P4: “60% of my time would be automated if there was a model that is doing that”

P3: “If everything after the time it doesn’t work counts as debugging then it’s probably like 70% [of time spent coding].”

Why this might have significant impact
P4: “Some of my project was specifically on that, basically implementing different kinds of attention [...] I spent at least a month doing different variants of sparse attention.”
P5: “Sometimes [errors] are very difficult to reproduce or don’t always appear, and those are definitely very tricky to find [...] but I don’t think those need to be automatically solved for it to be helpful.”
How much AI R&D automation (pessimistic)

P8: “hours or days in a multi-month project”

P8: “If none of your code’s throwing an error anywhere [...] that is much harder to debug but I think would be infinitely more useful, in that case.”

Why this might not have significant impact
P8: “That particular bit of implementation is not that complicated, not that complex.”
P8: “There’s no explicit CUDA bug, but I’m getting the wrong results and I can see mathematically they’re wrong results, and that’s very hard to debug.”

A caveat to this finding, emphasized by one participant, is that the overall effect of automation could vary greatly across different individual instances of these research tasks. Hence, the overall impact might be different than an estimate of researcher work hours suggests. Two participants were simply skeptical of the evaluations, objecting that their work relies on more open-ended, challenging tasks. They predicted that AI capable of passing these evaluations, but not more challenging tasks, would have little value for automating AI R&D.
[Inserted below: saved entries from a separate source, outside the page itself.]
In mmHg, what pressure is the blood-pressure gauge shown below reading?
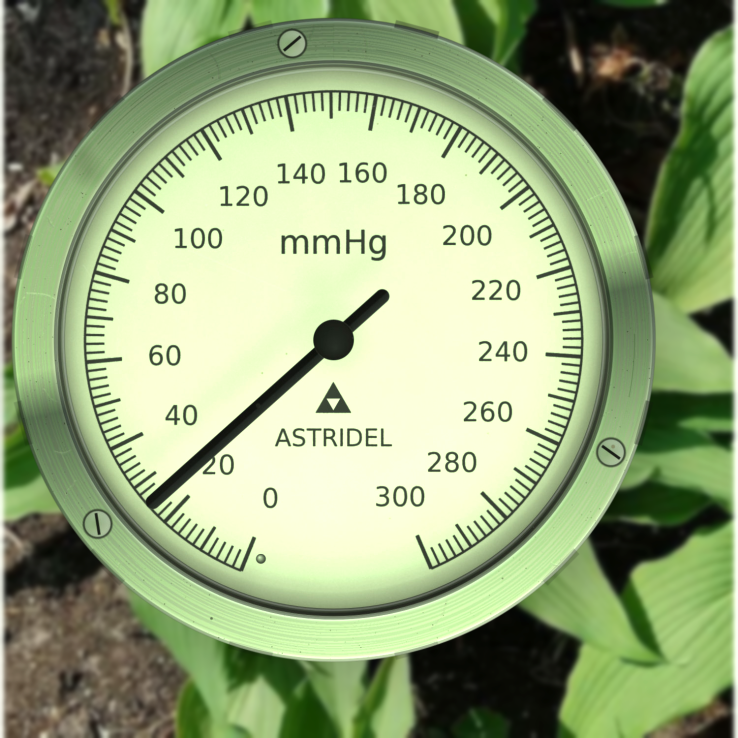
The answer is 25 mmHg
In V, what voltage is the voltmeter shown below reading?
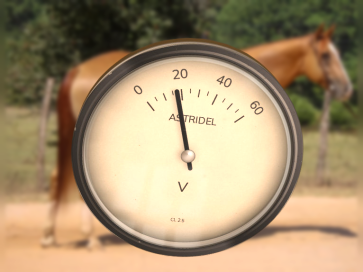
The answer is 17.5 V
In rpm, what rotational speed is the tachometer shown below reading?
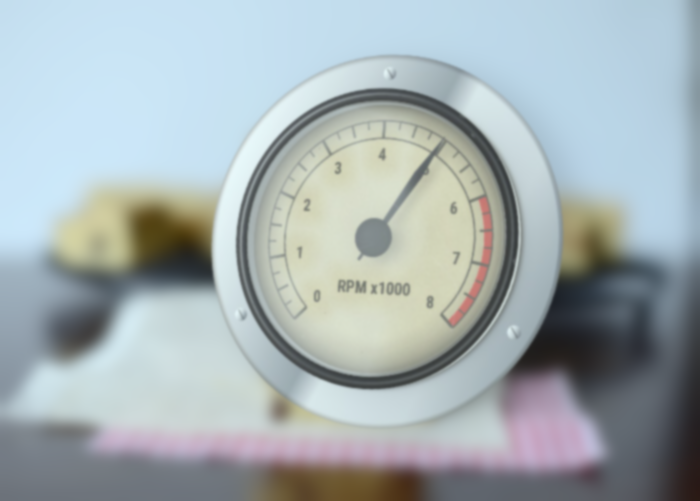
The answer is 5000 rpm
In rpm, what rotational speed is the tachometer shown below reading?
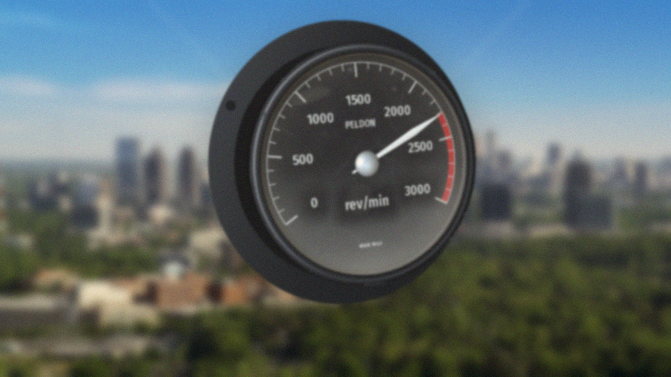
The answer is 2300 rpm
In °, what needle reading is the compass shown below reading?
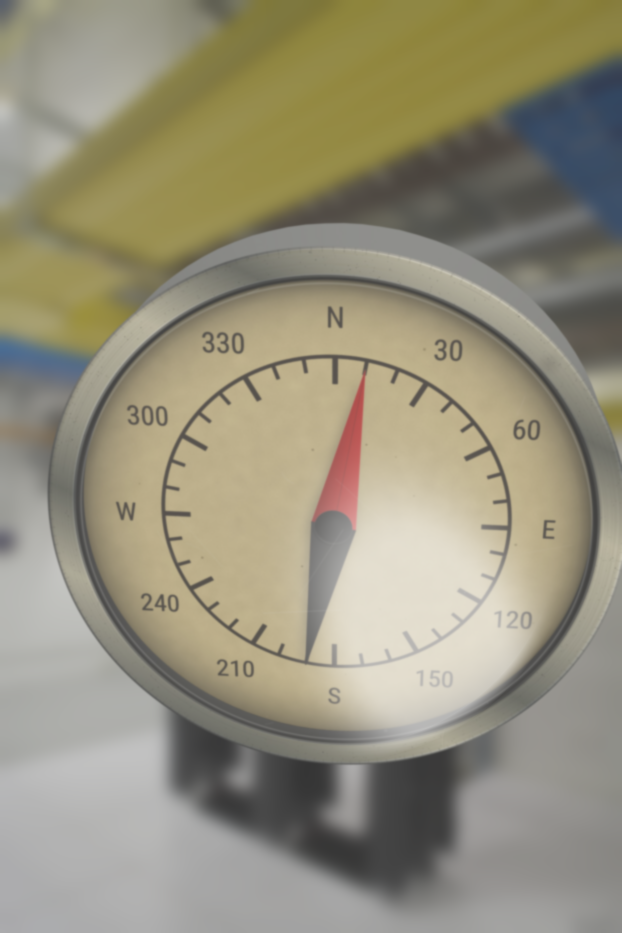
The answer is 10 °
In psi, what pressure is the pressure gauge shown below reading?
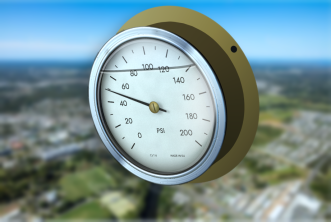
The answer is 50 psi
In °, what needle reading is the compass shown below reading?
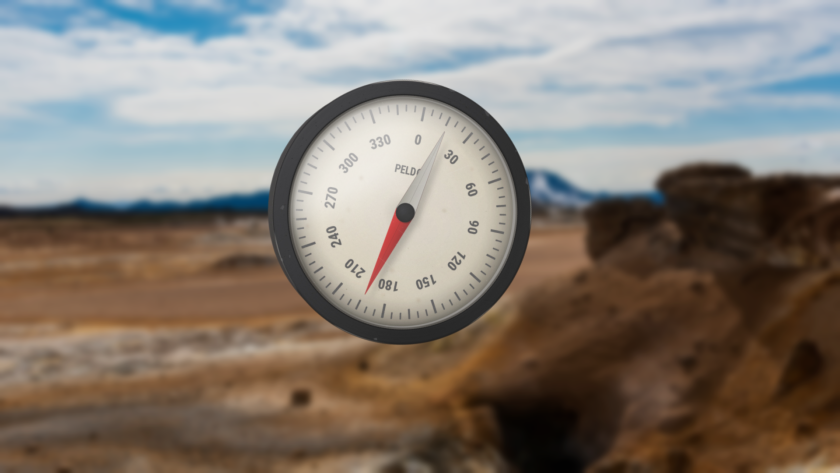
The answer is 195 °
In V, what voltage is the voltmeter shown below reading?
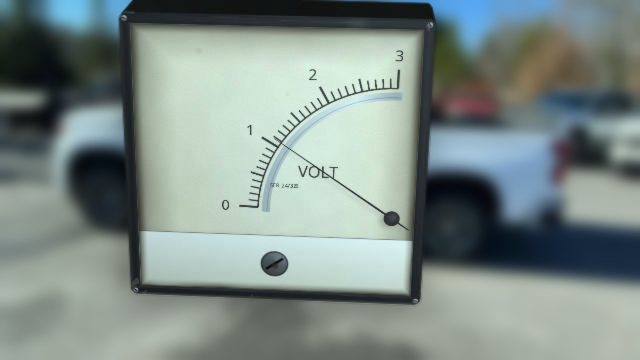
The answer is 1.1 V
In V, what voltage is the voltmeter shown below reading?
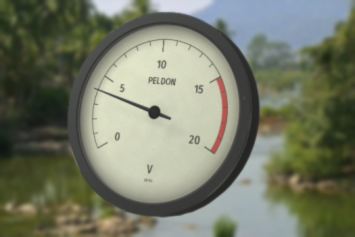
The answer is 4 V
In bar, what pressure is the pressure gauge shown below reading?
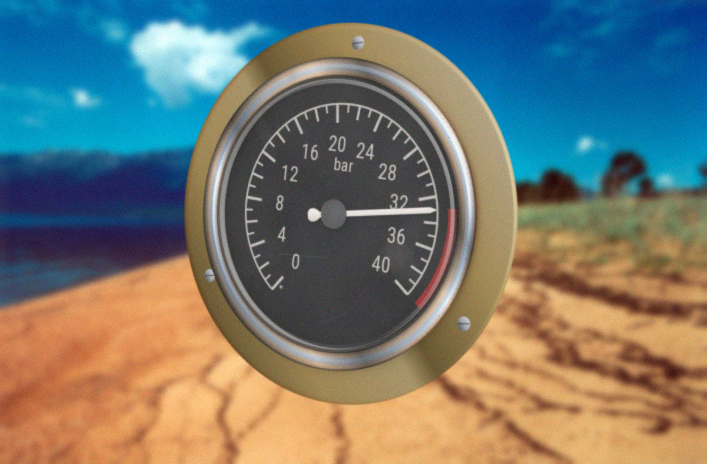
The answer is 33 bar
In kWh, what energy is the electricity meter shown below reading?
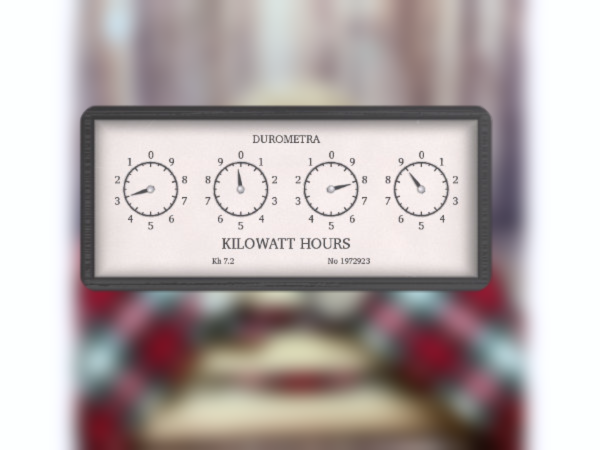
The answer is 2979 kWh
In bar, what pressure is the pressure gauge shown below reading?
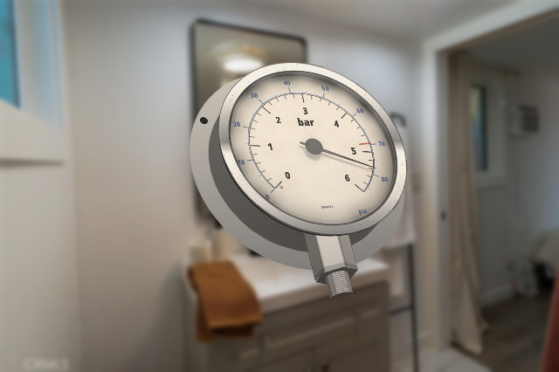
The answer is 5.4 bar
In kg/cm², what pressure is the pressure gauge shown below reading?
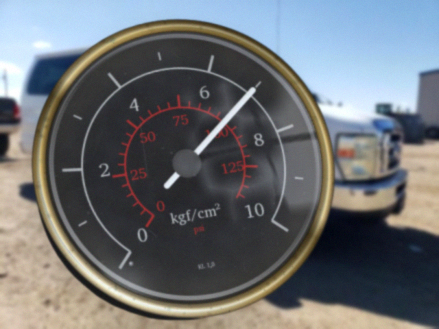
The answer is 7 kg/cm²
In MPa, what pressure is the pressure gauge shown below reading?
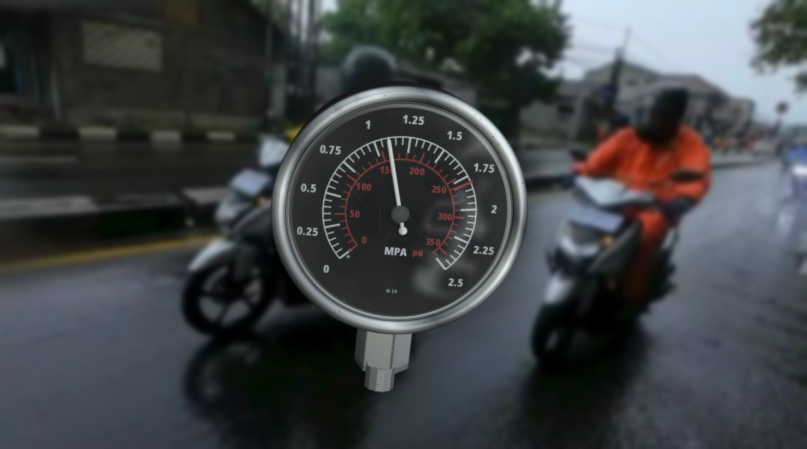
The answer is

Suggestions for improving evaluations came in two forms: suggestions for other tasks, including more difficult, open-ended tasks; and suggestions for evaluations to operate differently. For example, five participants stated they would prefer evaluations to be based on partial automation, rather than autonomously completing tasks end-to-end. Similarly, two participants stressed that full automation of tasks would likely require high reliability, and evaluations would need to assess this in depth. We discuss these suggestions further in the full report.

Discussion

Our interviews, covering participants’ descriptions of their work and predictions about automation, illustrate how researchers think about automatability in AI R&D. Our work unearths points of agreement, even among researchers with differing predictions about short-term automation. Most researchers predict that AI agents capable of implementing well-defined experiments and debugging errors would significantly accelerate their work. Their disagreements are primarily about when such agents might become feasible, and whether partial automation will have a significant impact in the meantime.
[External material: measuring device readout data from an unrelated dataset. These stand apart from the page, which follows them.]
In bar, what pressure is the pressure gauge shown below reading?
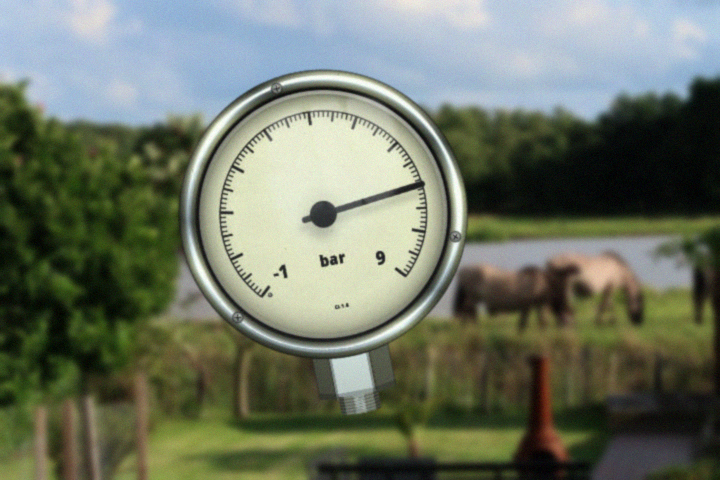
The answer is 7 bar
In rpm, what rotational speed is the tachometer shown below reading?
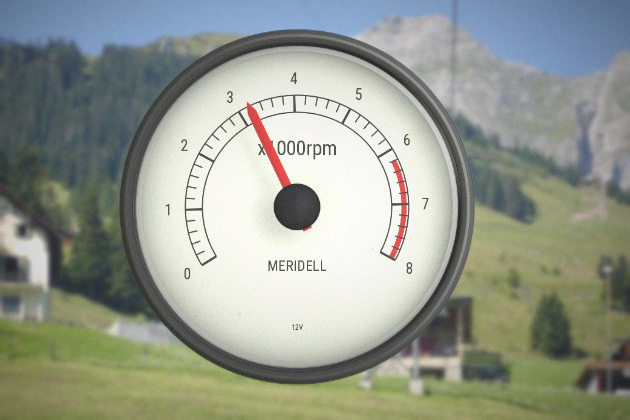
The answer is 3200 rpm
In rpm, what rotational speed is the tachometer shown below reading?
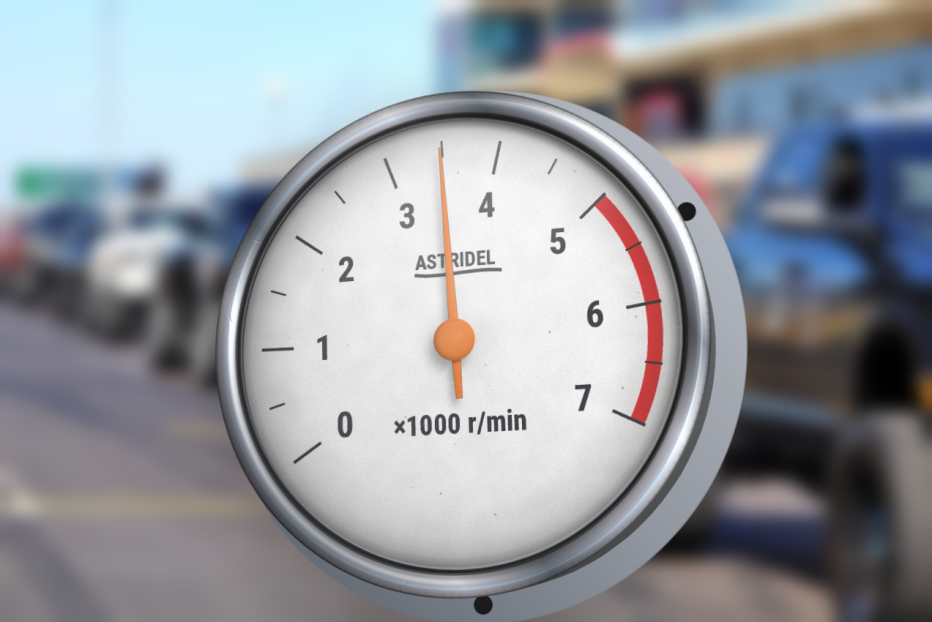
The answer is 3500 rpm
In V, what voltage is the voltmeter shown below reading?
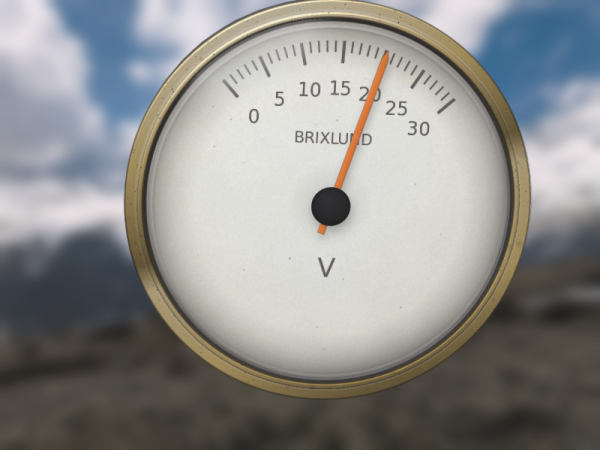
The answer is 20 V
Evaluation design is a closely related problem. To what extent should evaluations focus on full automation, as opposed to assistive AI tools? Our findings paint a mixed picture. Most participants predicted there would be significant impact if AI could automate example tasks such as implementing sparse attention or debugging CUDA errors. However, 6/8 participants were skeptical that AI would achieve this level of capabilities in the near future. This suggests that evaluations focused on full automation might be most useful for detecting an extreme outcome: rapid and substantial automation of AI R&D. Our work offers several suggestions for evaluation design, based on firsthand suggestions from AI researchers. We hope these suggestions may be useful for designing evaluations across a range of tasks and difficulties. Such evaluations, already being developed by leading labs and governmental institutions, have the potential to track AI progress in this critical area.
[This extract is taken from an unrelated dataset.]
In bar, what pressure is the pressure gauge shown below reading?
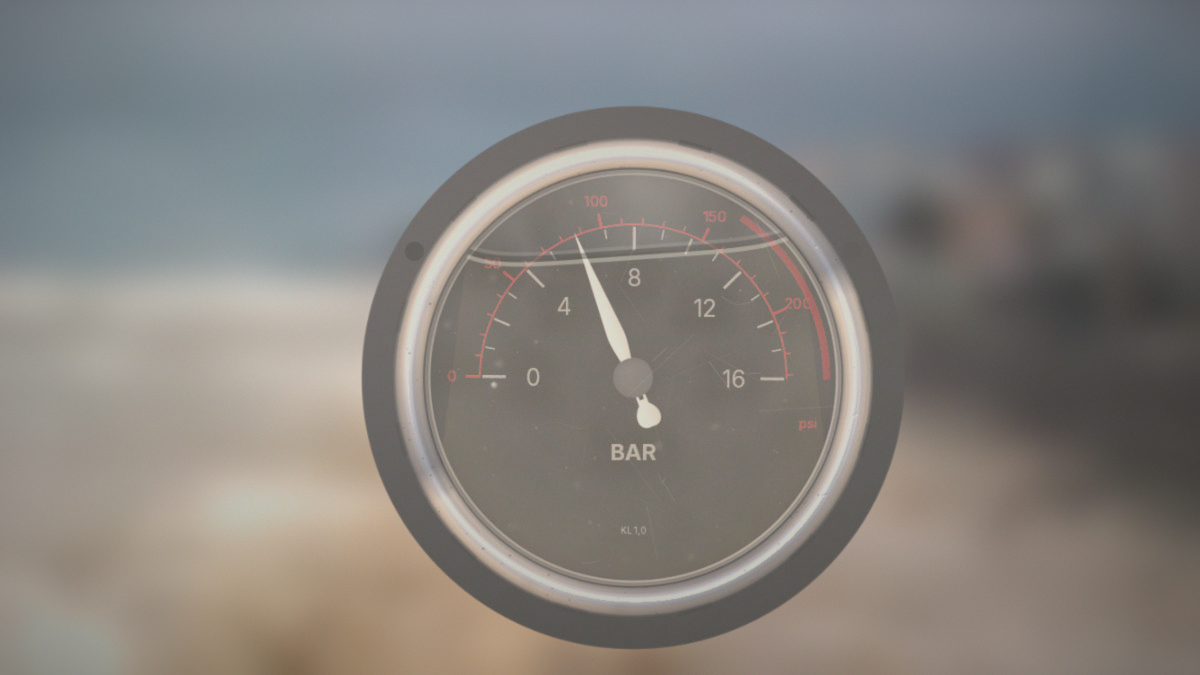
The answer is 6 bar
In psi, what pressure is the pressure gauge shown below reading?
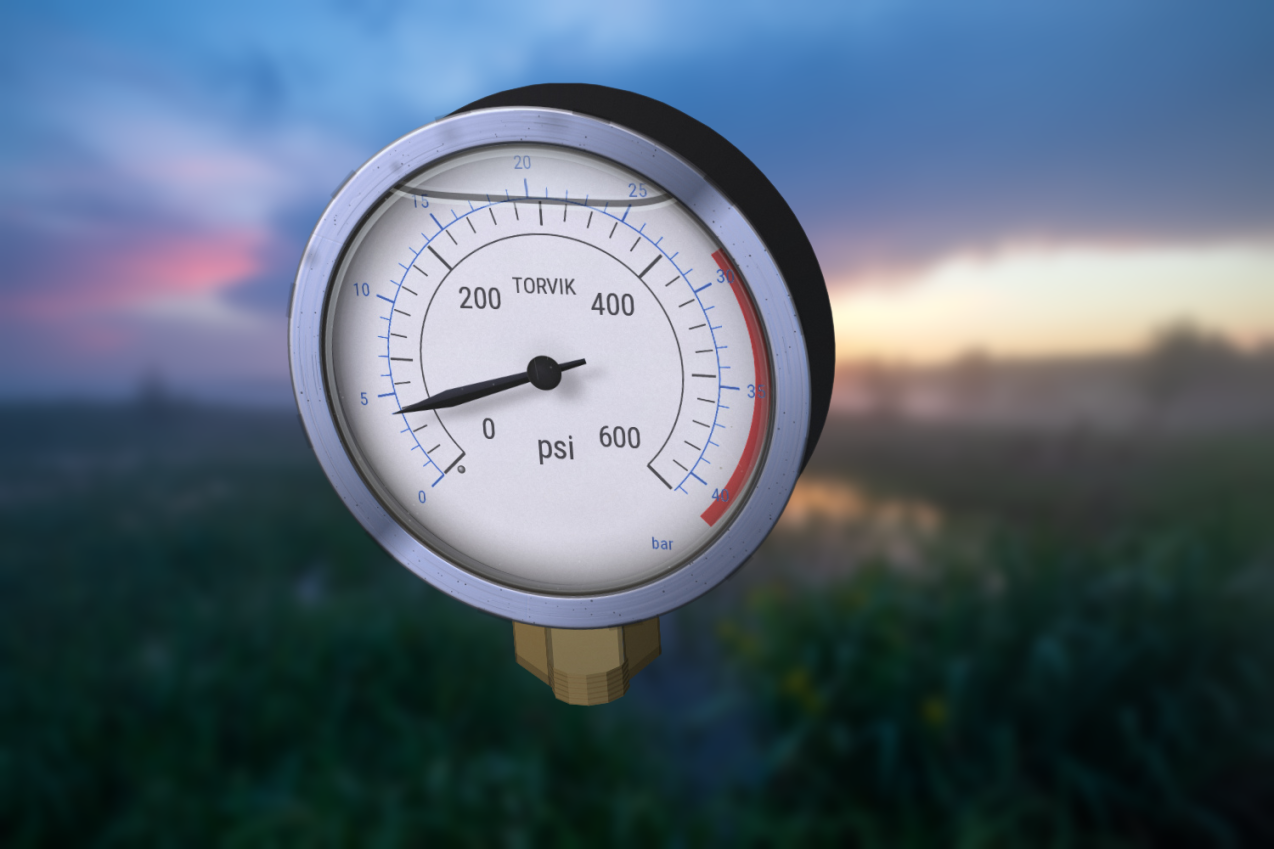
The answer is 60 psi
For more details, check out our full report.

Acknowledgements: This work was funded by the UK AI Safety Institute to build the evidence base on AI’s contribution to AI research and development.

Notes

  1. Alan Turing, in 1951, predicted “[…] it seems probable that once the machine thinking method had started […] they would be able to converse with each other to sharpen their wits”. 

  2. The AI Impacts 2024 survey asked several questions relevant to AI R&D automation, such as predicting the year for automating the job of an AI Researcher, all human tasks, or all human jobs.